Working data:
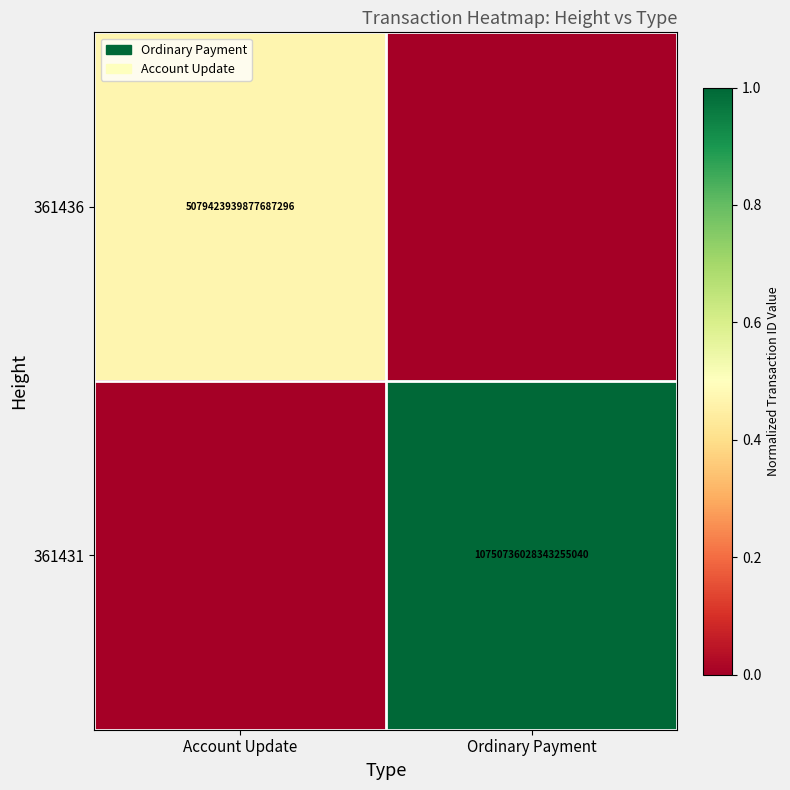

True or false: 361431 has a value of 10750736028343255040 at Ordinary Payment.

True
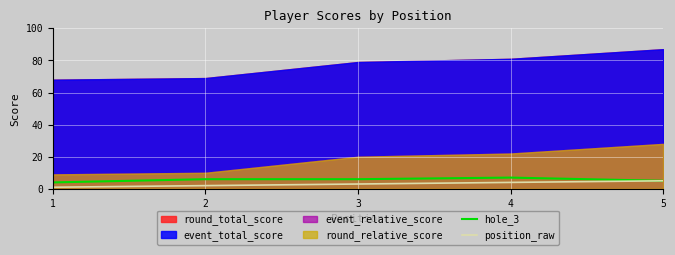

Is it true that position_raw equals 1 at 1?

False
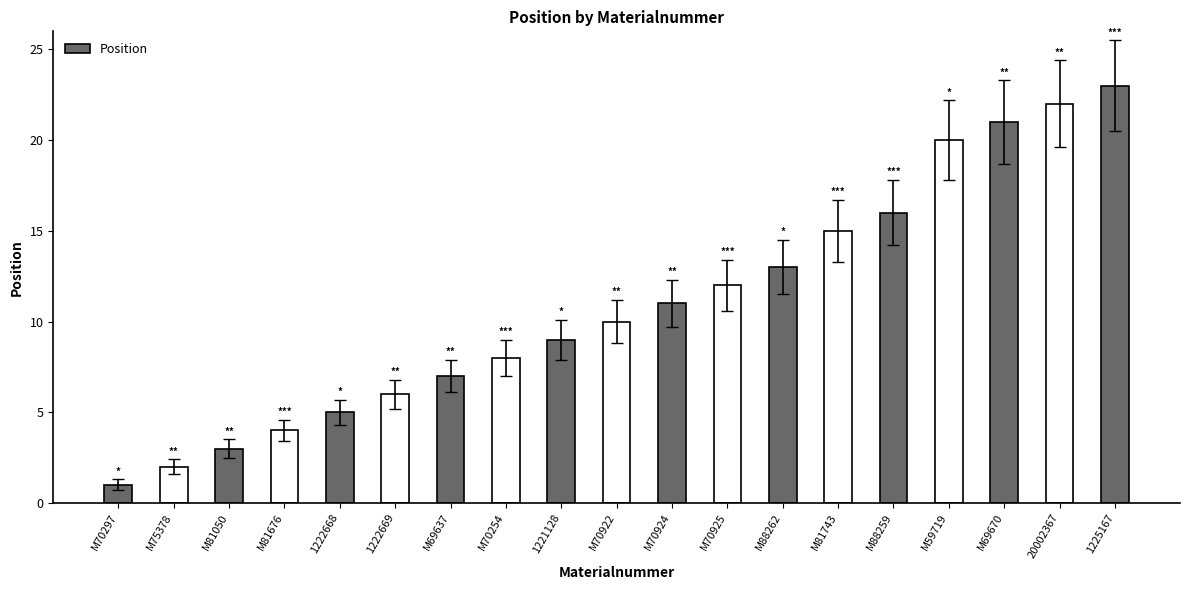

Which label corresponds to the largest value in the chart?

1225167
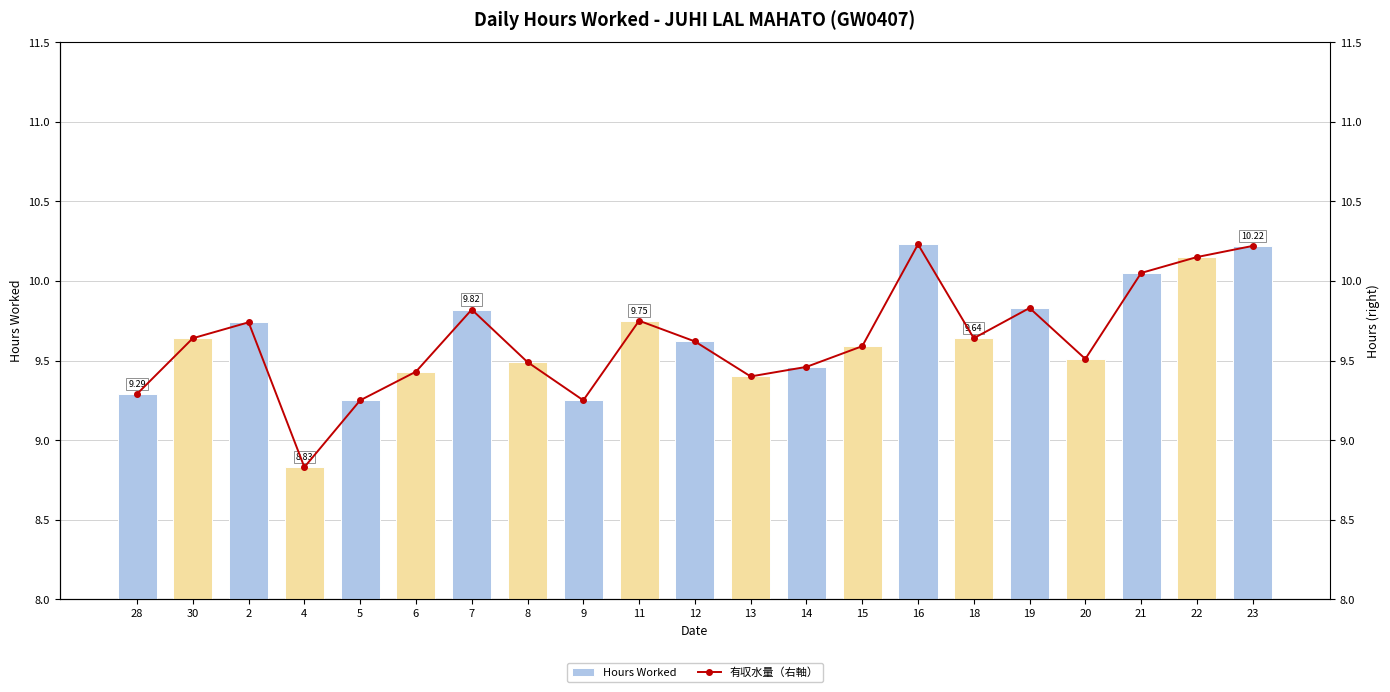

What is the highest value of the 有収水量（右軸） series?

10.2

What you should do:
Reproduce the material from the line containing "Which label corresponds" through the end of the material, with "value" replaced by "figure" and all else unchanged. Leave the pictures out of your answer.

Solution for this problem:
Which label corresponds to the largest figure in the chart?

1225167

What is the highest figure of the 有収水量（右軸） series?

10.2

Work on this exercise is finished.